Some Agile Development Commentary
I’ve written several posts in the past regarding agile development and how we’re leveraging some of it’s benefits internally at the present time. There is a solid post up at Tyner Blain, in which Scott provides some good feedback on a post written by fellow blogger Mishkin Berteig.
There’s a story a friend of mine (who works within a very large organization as a project manager) shared with me a while back. He was sitting in a meeting with a client and his top project team. A piece of QA within the release process for their code had broken down their process, preventing them from essentially, getting shit done.
That’s generally bad.
My good friend recognized something very critical though - why was backend regression testing (the piece of QA in question) occurring for the UX component of the software? They had nothing to do with one another, but were on the schedule and continued to be done.

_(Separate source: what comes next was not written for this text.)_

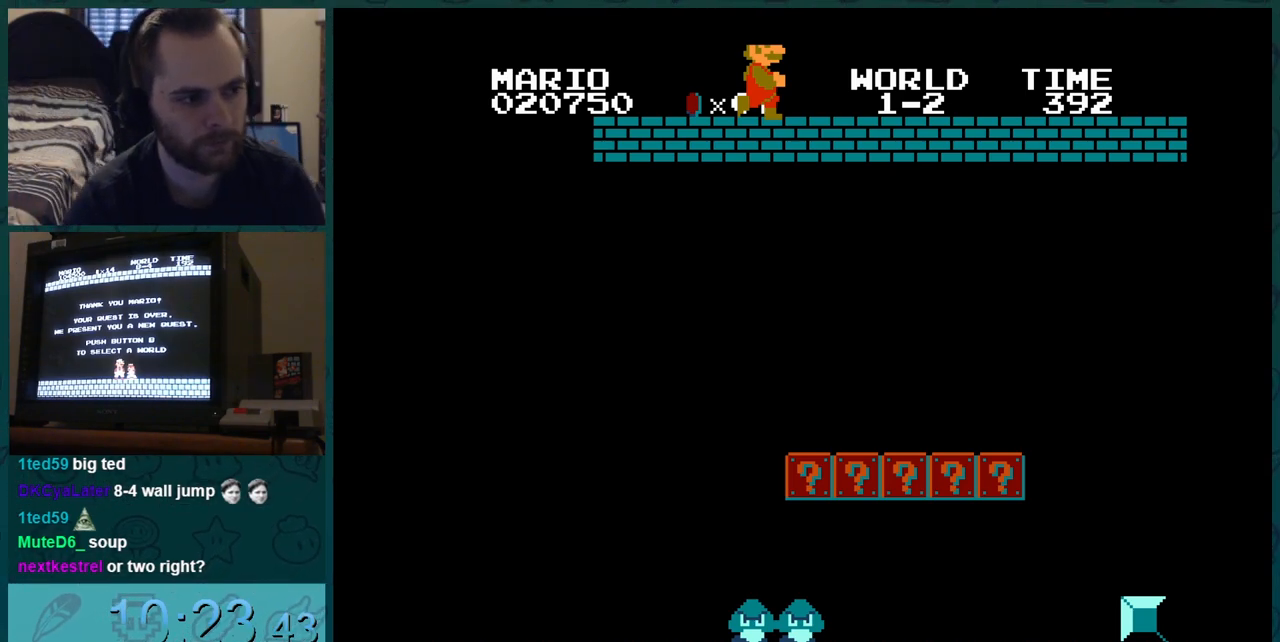
{"buttons": ["B", "DPAD_RIGHT"], "events": []}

The response from those around the table was basically, “that’s just how we do things.” Yikes! That answer, right there, can sum up a lot of what’s wrong within long, severely drawn-out release cycles.
We’re trying to get a v1.0 out the door, and will probably end up doing so this week. Now, we’ve been working on this (from the ground up) for the last, say, 2 1/2 months. That’s an incredibly short period of time to a) define a product b) get it through a development cycle c) market it, and d) release it. If, at any time, my response to a question had been, “that’s just the way it’s done” and thus prevented us from completing a key piece of the PDLC faster, I’d have expected I’d be fired partway through the process.

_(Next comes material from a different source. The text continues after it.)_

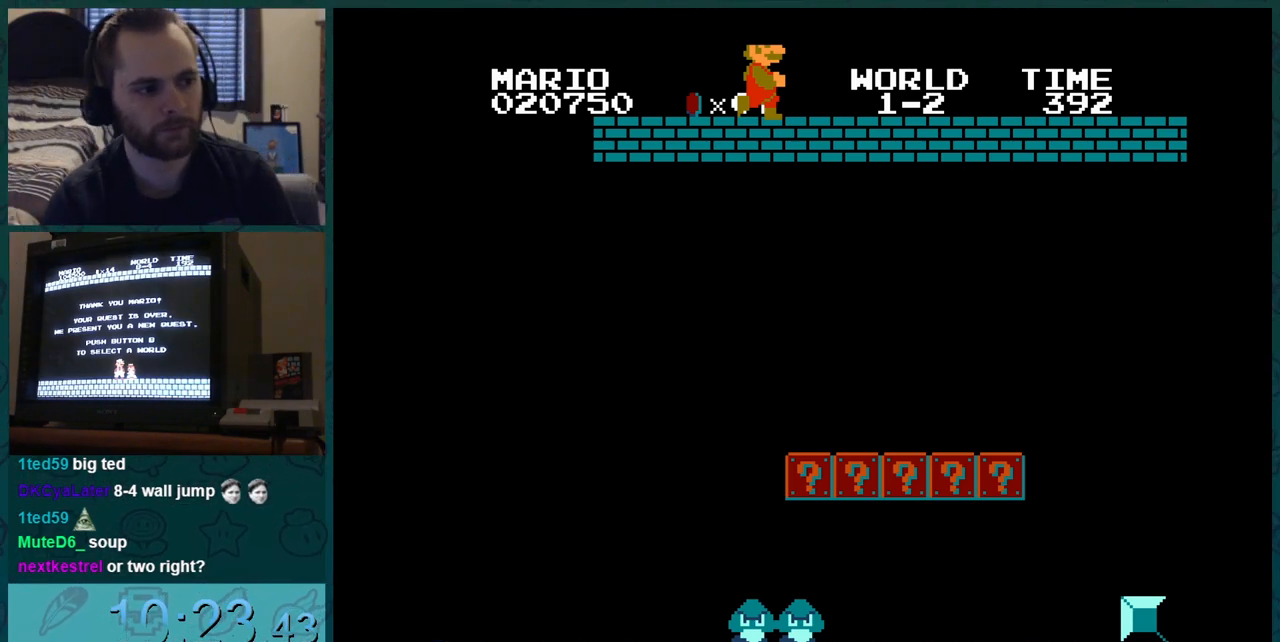
{"buttons": ["B", "DPAD_RIGHT"], "events": []}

These types of excuses can be directly tied back to a few things:
- Egos - people want to cover their own asses
- Straight-up stupidity and fear - people don’t understand their role / job and are afraid to say, “I don’t know”
- Fear imposed by higher-ups - VPs and directors with no clue and way too much leeway to say, “my way or the high way”
- Silo’d, non product-centric organizations - those that define the company around roles instead of products
That last one is very important and one I remember touching on before. Agility isn’t just about having senior-level developers you can trust with flexible requirements, but it’s about everyone caring and contributing to the products themselves.
Who cares if someone is “in marketing” or “in legal?” Why does that matter? Their sole function is to solve pain for your customers and build great product. That’s why it’s so critical to commit to product management and not make it a half-assed effort just because everyone else is doing it. Get them in the center to do what they do - ensure the planning is place and crap makes sense, and then execute.
I digressed quite a bit, and it’s got nothing to do with how Scott’s post is written. The difference between using waterfall and using agile approaches is very simple - at least in my mind. If you have a complex, workflow-intensive product (like a banking or insurance-level application), you should be planning your PDLC’s using waterfall methods. If not, plan your whole PDLC using agile. No question.
Of course, that’s not to say, product groups within the overall (probably silo’d) organization that make up the individual feature teams or “product” teams if your suite is broken down that way (a la Microsoft) can’t use agile. They should. It would probably help them work faster and more closely together.
Sorry, Scott — I started out by intending to respond to some of your key points, but kinda got off on a tangent.
August 14th, 2007 at 8:30 am
No worries, Adam. I don’t think that workflow-centric products preclude agile development. They may cause you to do incremental _development_ on the elements of the workflow, until a single use case is completed for delivery/release. But the execution tactics of agile processes do not need to be abandoned.
You may need to get feedback on a “completed” step in the process within the context of “prototypes” of other steps. But you don’t have to wait until it is all done to get feedback.
One of your points is one that I intend to make in the discussion on that article - that cognitive dissonance doesn’t neccessarily happen for the participants, it can happen for the “powers that be” who make someone feel that taking an agile approach is career-threatening.